The collective agreement between OPG and PWU expired on March 31, 2018. A tentative agreement was reached on June 4, 2018 and was rejected by a majority of PWU’s membership. OPG indicated that this tentative agreement was its final offer. Following further negotiations, the agreement was presented to the PWU membership for a second ratification vote. It was rejected again on December 13, 2018. The parties are at a deadlock, and PWU gave notice of a strike on December 14, 2018. A Power Workers’ Union strike at Ontario Power Generation would put the reliability of Ontario’s electricity system at risk. The shutdown of OPG’s nuclear and hydroelectric facilities could start within seven days. At that point Ontario would not have the generation needed to meet consumer demand and customers would begin losing power.
Prohibition and termination of strikes and lock-outs
The proposed amendments to the Labour Relations Act, 1995 would prohibit and stop any strikes or lockouts between OPG and PWU for the current round of bargaining and send all matters in dispute to a mediator-arbitrator for a fair dispute resolution process. If the amendments come into force, a strike or lock-out during this round of bargaining between OPG and PWU would be deemed to be an unlawful strike/lockout. Contravention of the Labour Relations Act, 1995 also constitutes an offence.
Appointment of Mediator-Arbitrator
All outstanding issues in dispute between OPG and PWU would be referred to a mediator-arbitrator for resolution.
OPG and PWU would have five days to agree on the appointment of a mediator-arbitrator and to notify the Minister of Labour. If they fail to do so, the Minister would appoint a mediator-arbitrator.
The mediator-arbitrator would have the exclusive power to determine all matters necessary to conclude a new collective agreement and would also have the ability to assist the parties in settling any related matter. The mediator-arbitrator would also select the method of dispute resolution.
The mediator-arbitrator would be required to begin the proceedings within 30 days of being appointed. The proposed amendments would also require the mediator-arbitrator to make an award within 90 days of his or her appointment. The parties and the mediator-arbitrator would have the power to extend these time limits, on agreement, before or after they expire.
In making the award, the mediator-arbitrator would be required to take into consideration all factors he or she considers relevant including certain listed criteria. The proposed amendments would also provide that the award would not be able to prevent the employer from disciplining or discharging an employee for just cause in respect of activities that took place during the time the parties were in a lawful strike/lockout position and ending on the date a new collective agreement is executed or comes into force.

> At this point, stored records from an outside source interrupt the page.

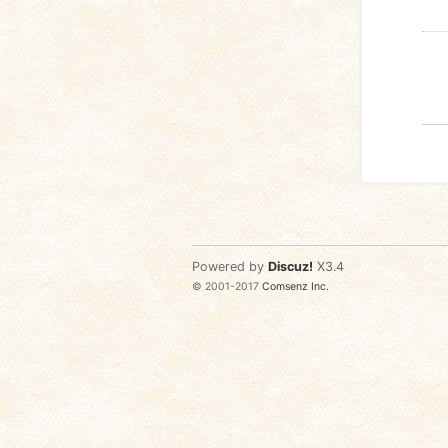
Powered by
Discuz!
X3.4
© 2001-2017
Comsenz Inc.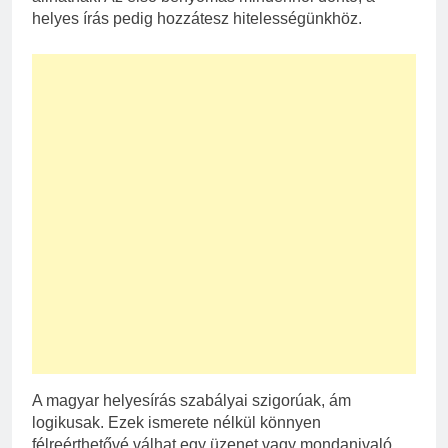
helyes írás pedig hozzátesz hitelességünkhöz.
A magyar helyesírás szabályai szigorúak, ám
logikusak. Ezek ismerete nélkül könnyen
félreérthetővé válhat egy üzenet vagy mondanivaló.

The award would be final and binding on OPG, PWU, and all employees who are in the affected bargaining unit.
Nothing in the proposed amendments would prohibit the parties from continuing to negotiate, and they are encouraged to do so. If the parties execute a new collective agreement, they would be required to inform the mediator-arbitrator, and the dispute resolution process would terminate.
Until a new collective agreement is in place, the terms and conditions of employment that applied the day before a strike became lawful would continue to apply with respect to the employees in the affected bargaining unit represented by PWU, unless OPG and PWU agree otherwise.
Contravention of any provision of the Labour Relations Act, 1995 constitutes an offence (including the proposed provisions, if passed) punishable upon conviction by a fine of up to $2,000 for an individual and up to $25,000 in the case of an employer or trade union. Each day of contravention would constitute a separate offence.
A strike or lockout in contravention of the proposed amendments that would prohibit and terminate strikes and lock-outs would also be deemed an unlawful strike/lock-out under the Labour Relations Act, 1995, and the aggrieved party would be able to apply to the Ontario Labour Relations Board for a remedy.